What is 'Harmonized Sales Tax (HST)'

The Harmonized Sales Tax (HST) is a combination of the Canadian Goods and Services Tax (GST) and Provincial Sales Tax (PST) that is applied to taxable goods and services. By fusing sales tax at the federal level with sales tax at the provincial level, the participating provinces harmonized both taxes into a single federal-provincial sales tax.

BREAKING DOWN 'Harmonized Sales Tax (HST)'

HST is a consumption tax paid by the consumer at the point of sale (POS). The vendor or seller collects the tax proceeds from consumers by adding the HST rate to the cost of goods and services. They then remit the total collected tax to the government at the end of the year.

The Harmonized Sales Tax (HST) was implemented by several provinces in Canada to build a more efficient tax system which would improve the competitiveness of businesses in the participating areas.

The provinces of New Brunswick, Nova Scotia, and Newfoundland and Labrador applied the HST in 1997. On July 1, 2010, the provinces of Ontario and British Columbia (BC) joined the program. However, three years later, BC exited the HST program and reinstated its Provincial Sales Tax (PST) system after an estimated 55% of the province’s residents voted to end the HST. In 2013, Prince Edward Island joined the participating regions and replaced its Provincial Sales Tax (PST)with the Harmonized Sales Tax (HST).

The administration and collection of HST are by the Canada Revenue Agency (CRA) which is the tax division of the federal government. Sellers and vendors are usually responsible for receiving the tax from consumers and forwarding it to the CRA annually or semi-annually. The CRA allocates the provincial portion of the HST to the respective provincial government. The CRA does not collect provincial sales taxes.

Provincial Differences

Not all provinces are keen on applying the HST into their tax system, and these non-participating states still employ the Goods and Services Tax (GST) or the Provincial Sales Tax (PST) separately. As of 2017, British Columbia (BC) and Saskatchewan use the PST system in addition to a separate GST. Quebec and Manitoba also use the same system as BC and Saskatchewan, only that the provincial sales tax in both provinces is called Quebec Sales Tax (QST) and Retail Sales Tax (RST), respectively. 

Residents living in these four provinces would be subject to the federal GST and provincial tax on their purchases. For example, Saskatchewan has a provincial sales tax rate of 6%. A consumer who purchases, say a computer, for $1,000 in BC would have a total bill of $1,000 + (PST 6% x $1,000) + (GST 5% x $1,000) = $1,110.

Several provinces only apply the Federal GST on taxable goods and services. The provinces of Alberta, Northwest Territories (NWT), Nunavut, and Yukon do not have any provincial sales taxes, meaning that a consumer is only taxed 5% GST on his or her purchases.

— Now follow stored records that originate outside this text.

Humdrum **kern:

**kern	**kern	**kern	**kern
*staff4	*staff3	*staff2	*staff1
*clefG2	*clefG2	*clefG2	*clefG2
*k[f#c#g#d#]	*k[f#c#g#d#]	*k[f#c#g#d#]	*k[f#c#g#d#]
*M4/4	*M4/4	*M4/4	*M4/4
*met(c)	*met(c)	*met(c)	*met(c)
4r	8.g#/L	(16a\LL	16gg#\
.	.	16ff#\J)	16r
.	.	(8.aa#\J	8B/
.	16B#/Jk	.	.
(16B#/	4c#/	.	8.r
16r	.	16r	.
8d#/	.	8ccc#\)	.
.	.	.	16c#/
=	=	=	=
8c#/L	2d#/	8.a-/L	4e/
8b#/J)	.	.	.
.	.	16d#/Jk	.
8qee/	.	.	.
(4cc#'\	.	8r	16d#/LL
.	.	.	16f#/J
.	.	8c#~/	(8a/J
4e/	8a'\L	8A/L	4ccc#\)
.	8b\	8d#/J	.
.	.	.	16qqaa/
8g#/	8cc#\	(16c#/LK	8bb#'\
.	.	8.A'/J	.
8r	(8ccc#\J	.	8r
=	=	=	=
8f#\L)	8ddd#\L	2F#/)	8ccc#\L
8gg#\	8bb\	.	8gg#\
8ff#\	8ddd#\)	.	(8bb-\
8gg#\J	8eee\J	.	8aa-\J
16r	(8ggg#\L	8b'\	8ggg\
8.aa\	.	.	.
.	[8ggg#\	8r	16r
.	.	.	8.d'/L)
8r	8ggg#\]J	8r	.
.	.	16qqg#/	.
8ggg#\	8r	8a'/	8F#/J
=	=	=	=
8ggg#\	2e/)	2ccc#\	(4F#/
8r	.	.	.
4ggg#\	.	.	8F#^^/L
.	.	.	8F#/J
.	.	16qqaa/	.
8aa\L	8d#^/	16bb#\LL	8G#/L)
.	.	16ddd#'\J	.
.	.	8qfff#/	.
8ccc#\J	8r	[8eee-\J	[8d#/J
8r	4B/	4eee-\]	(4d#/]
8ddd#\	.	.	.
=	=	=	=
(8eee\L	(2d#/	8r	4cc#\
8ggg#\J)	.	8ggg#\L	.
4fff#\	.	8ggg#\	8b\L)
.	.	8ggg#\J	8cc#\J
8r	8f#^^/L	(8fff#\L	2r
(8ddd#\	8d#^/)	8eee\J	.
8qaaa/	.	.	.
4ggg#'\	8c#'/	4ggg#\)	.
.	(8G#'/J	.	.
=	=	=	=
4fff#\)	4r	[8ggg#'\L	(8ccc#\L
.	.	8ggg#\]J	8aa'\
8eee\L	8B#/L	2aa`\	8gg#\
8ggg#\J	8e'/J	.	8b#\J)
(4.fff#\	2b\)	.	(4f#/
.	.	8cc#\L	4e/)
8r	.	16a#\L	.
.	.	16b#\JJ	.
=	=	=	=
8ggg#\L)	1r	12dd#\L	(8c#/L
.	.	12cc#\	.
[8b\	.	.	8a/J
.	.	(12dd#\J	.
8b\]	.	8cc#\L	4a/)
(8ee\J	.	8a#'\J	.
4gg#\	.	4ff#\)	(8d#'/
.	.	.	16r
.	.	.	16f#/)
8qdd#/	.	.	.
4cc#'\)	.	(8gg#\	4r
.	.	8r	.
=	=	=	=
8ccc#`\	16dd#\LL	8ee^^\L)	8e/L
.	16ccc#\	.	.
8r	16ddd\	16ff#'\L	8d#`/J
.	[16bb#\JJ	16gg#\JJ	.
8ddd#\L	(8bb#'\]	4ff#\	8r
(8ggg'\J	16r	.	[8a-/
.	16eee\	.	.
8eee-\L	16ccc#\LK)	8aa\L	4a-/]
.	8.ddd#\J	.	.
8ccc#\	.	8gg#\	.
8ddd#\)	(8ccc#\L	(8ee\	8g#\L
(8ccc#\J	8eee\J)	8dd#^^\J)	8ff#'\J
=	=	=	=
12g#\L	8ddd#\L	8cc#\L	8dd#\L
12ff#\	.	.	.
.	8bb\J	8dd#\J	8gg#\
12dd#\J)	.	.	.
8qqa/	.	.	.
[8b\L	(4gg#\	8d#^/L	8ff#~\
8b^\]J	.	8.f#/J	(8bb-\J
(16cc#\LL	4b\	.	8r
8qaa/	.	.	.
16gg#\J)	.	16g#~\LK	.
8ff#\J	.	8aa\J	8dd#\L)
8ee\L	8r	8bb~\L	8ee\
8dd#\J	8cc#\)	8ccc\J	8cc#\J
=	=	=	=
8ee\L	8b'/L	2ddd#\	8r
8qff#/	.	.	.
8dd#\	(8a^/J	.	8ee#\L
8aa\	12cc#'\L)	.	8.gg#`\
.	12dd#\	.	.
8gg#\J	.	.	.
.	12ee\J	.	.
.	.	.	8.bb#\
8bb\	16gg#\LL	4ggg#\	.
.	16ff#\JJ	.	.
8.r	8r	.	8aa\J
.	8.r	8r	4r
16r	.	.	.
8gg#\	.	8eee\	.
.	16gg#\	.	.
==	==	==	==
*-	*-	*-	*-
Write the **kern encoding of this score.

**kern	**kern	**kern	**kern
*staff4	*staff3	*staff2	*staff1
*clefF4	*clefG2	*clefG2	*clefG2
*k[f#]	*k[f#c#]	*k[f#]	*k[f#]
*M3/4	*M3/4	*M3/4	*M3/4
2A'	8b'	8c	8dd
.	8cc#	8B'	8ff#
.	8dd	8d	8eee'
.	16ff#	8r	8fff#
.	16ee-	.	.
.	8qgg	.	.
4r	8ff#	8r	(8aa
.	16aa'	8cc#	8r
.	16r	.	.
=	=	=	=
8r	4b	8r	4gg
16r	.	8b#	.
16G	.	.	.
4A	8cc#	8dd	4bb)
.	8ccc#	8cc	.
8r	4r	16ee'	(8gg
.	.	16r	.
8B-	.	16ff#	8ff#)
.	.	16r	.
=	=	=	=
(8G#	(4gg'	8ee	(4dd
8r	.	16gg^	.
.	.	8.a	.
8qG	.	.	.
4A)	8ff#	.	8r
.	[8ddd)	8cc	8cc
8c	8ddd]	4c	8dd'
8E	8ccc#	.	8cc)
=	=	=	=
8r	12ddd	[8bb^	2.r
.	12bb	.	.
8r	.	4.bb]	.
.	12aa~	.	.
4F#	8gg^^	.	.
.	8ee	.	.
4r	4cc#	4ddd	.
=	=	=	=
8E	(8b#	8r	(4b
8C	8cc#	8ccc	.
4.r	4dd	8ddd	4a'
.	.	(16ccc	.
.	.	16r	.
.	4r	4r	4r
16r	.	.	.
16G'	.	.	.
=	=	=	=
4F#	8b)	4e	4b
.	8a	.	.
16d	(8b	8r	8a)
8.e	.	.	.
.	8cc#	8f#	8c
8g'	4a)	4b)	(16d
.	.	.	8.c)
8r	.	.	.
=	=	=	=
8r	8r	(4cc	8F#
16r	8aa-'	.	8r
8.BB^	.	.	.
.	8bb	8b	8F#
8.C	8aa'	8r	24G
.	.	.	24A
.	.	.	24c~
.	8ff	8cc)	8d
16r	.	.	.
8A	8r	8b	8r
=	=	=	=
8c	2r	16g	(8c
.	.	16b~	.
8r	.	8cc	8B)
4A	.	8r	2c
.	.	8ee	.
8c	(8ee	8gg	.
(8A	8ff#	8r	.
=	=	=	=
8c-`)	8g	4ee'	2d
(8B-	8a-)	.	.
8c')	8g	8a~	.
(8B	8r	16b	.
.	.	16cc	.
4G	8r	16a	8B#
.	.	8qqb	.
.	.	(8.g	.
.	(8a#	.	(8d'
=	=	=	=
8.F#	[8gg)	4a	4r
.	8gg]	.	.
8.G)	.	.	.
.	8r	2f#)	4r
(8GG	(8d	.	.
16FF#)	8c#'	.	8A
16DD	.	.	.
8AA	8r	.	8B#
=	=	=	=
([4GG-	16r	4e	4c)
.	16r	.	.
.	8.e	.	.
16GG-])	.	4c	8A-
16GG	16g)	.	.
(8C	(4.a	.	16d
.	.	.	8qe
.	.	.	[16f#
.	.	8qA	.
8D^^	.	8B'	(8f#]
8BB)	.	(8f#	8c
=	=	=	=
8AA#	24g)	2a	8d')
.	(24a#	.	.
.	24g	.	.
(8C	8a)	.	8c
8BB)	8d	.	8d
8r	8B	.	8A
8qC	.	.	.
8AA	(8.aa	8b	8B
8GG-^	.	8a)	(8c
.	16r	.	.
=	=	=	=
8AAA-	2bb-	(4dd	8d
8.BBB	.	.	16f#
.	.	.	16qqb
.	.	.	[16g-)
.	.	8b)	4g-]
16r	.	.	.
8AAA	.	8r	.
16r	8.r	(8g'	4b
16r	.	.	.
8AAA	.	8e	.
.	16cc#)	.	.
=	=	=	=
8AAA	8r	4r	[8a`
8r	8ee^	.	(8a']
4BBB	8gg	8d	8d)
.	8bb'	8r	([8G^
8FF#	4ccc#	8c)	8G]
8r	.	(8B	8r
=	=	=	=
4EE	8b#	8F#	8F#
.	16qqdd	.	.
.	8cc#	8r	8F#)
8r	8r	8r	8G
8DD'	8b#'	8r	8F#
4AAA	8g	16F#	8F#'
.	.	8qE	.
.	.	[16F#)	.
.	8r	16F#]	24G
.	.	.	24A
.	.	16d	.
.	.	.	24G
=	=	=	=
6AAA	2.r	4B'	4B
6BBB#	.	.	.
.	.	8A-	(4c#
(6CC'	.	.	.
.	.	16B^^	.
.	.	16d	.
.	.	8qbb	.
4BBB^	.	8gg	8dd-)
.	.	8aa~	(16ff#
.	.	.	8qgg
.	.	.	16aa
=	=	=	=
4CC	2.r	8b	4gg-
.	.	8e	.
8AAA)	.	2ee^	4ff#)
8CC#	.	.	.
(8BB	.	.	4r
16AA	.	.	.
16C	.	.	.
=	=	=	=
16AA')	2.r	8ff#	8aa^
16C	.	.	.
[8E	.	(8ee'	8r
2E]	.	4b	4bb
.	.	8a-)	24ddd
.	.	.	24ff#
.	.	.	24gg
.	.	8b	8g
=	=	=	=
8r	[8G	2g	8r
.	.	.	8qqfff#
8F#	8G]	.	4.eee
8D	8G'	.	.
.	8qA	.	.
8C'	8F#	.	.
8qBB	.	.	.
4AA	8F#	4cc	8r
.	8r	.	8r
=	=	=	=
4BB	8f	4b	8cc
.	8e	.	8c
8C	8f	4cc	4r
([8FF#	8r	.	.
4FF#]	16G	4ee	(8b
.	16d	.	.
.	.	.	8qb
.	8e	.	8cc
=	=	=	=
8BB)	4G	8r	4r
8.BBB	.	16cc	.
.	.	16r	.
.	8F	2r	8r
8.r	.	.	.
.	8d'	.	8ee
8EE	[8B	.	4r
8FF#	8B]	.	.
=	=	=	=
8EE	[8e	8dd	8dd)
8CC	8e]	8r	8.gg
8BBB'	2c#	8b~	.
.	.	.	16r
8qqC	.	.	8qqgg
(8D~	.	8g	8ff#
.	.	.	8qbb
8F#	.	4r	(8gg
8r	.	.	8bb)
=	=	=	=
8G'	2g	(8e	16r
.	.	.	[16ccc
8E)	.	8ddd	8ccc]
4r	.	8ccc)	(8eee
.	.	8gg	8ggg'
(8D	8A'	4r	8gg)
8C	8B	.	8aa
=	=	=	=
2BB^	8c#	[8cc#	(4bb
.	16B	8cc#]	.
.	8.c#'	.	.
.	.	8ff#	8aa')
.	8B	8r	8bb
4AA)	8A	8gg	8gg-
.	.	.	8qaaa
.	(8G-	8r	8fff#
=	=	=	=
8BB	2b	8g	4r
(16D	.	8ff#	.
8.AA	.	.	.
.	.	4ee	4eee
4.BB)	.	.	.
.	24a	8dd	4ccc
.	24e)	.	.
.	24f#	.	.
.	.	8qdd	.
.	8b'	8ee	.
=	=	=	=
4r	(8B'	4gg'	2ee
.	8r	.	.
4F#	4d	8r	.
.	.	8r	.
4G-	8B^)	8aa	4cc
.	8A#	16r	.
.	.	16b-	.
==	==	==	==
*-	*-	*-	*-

The table below shows the sales tax applied in each of the Canadian provinces:

The sales tax system in each Canadian province

Registering and Collecting Harmonized Sales Tax (HST)

It is the responsibility of Canadian business owners to collect and remit HST. To start raising the sales tax, the business operator must register for a GST/HST account through the CRA or Revenu Québec (if a resident of Quebec), provided that the business makes $30,000 or more per year in total revenue. Business owners with firms earning less than $30,000 can still voluntarily register as they may want to claim input tax credits on the goods and services that they purchase in the course of running the business.

While many retail goods and services are subject to HST, some are zero-rated or tax exempt. A zero-rated commodity or service is one that has an HST tax rate of 0%. These include products like basic groceries, prescription drugs, and many agricultural and fishery goods. A tax-exempt commodity or service is exempt from the sales tax. Examples of tax-free services include childcare, dental services, and medical and healthcare. A consumer can claim input tax credits for zero-rated products, but not for tax-exempt services.

Customers outside of Canada purchasing products from Canada do not have to pay HST provided that the goods or services purchased will be solely used outside of the country. However, non-residents in Canada, such as tourists, are required to pay HST, and in some cases, may qualify for an HST rebate.

An inter-provincial business transaction will administer the sales tax that is exercised in the purchaser’s province. A supply of taxable goods to a participating region is subject to the HST, while supply to a non-participating region is subject to the GST. This rule is known as the Place of Supply Rule. For example, a business owner in British Columbia who sells goods delivered to Ontario must collect 13% HST. On the other hand, if the roles were reversed, the Ontario business vendor must only charge the 5% GST (without the PST) if s/he sells and delivers goods to BC.

Effect on Taxpayers

There is still a constant debate as to how the HST impacts consumers and taxpayers. Critics claim that the HST translates into a shift of the tax burden from businesses to consumers which will lead to higher costs of consumer goods. This higher cost would, in turn, lead to a decline in the real income of consumers. Proponents of HST continue to oppose these views stating that the HST would create tax savings for participating provinces and residents. They claim that implementing the HST system will reduce the cost of doing business, which in effect, would translate into lower prices of consumer goods and services.